PPI has added wind power to TVA’s renewable energy sources with the dedication of a new wind-turbine park near Oak Ridge, Tennessee. The Buffalo Mountain Wind Park represents the first commercial use of wind power to generate electricity in the southeastern United States.

Three huge wind-powered generators were erected on the two-acre site in the fall of 2000 at a cost of $3.4 million. The generators add about two megawatts of capacity to the TVA power system and produce some six million kilowatt-hours of electricity a year, enough to serve more than 400 typical households in the Tennessee Valley. Electricity from the turbines is fed into the nearby Clinton Utilities Board power system, which is connected to the TVA power grid.

The electricity is sold through TVA’s clean-energy option, called Green Power Switch. The program gives consumers the option of adding electricity generated by renewable sources to the existing power mix.

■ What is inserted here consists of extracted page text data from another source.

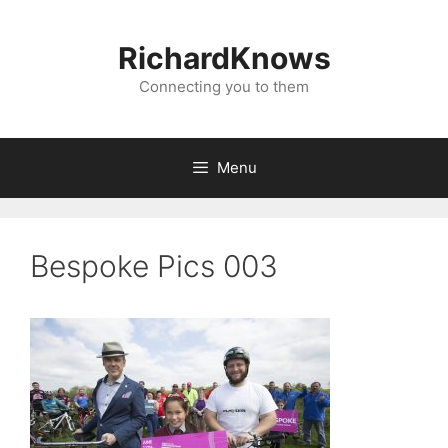
Skip
to
RichardKnows
content
Connecting you to them
Menu
Bespoke Pics 003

The site on Buffalo Mountain was chosen for several reasons:

  • Existing 161-kilovolt and 69-kilovolt TVA power distribution lines cross the site.
  • Clinton Utilities Board has distribution lines on two sides of the mountain, and the Tennessee Communication Company has a three-phase line within one mile of the site.
  • Wind-monitoring data is available from both TVA and the National Oceanic and Atmospheric Administration (NOAA).
  • The site is an abandoned strip mine. Such sites in the Tennessee Valley—flattened, treeless areas at elevations above 3,300 feet—could be ideal locations for wind parks.
  • The environmental community enthusiastically supports the “recycling” of abandoned strip mines into a new source of renewable energy.

PPI is working with AWS Scientific and True Wind to evaluate other potential wind park sites. TVA estimates the current two-megawatt capacity could be expanded to 25 or 50 megawatts.